* Prompt: Copy out every line of text in each row below without changing anything, and leave the pictures out of your answer.
[Opening Record set section]
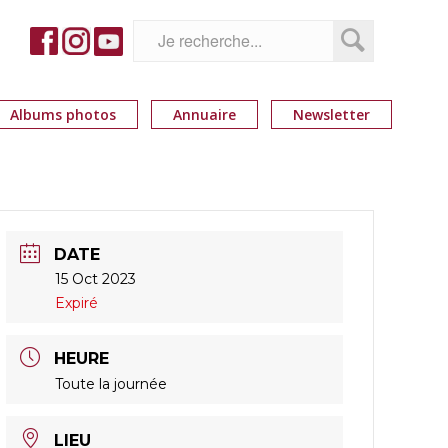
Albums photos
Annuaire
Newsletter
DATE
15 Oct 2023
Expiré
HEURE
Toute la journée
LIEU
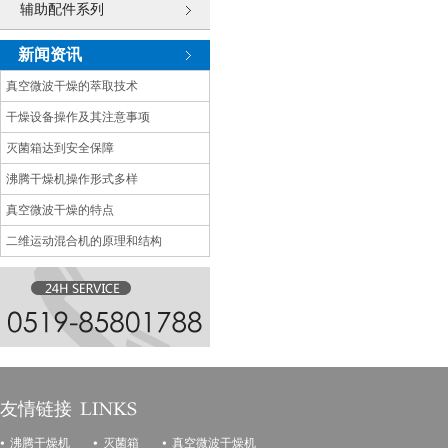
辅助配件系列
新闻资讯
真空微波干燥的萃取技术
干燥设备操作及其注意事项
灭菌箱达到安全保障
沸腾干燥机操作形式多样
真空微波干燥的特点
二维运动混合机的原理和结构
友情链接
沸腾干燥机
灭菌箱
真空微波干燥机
[Closing Record set section]
* Output below:
Albums photos
Annuaire
Newsletter
DATE
15 Oct 2023
Expiré
HEURE
Toute la journée
LIEU
辅助配件系列
新闻资讯
真空微波干燥的萃取技术
干燥设备操作及其注意事项
灭菌箱达到安全保障
沸腾干燥机操作形式多样
真空微波干燥的特点
二维运动混合机的原理和结构
友情链接
沸腾干燥机
灭菌箱
真空微波干燥机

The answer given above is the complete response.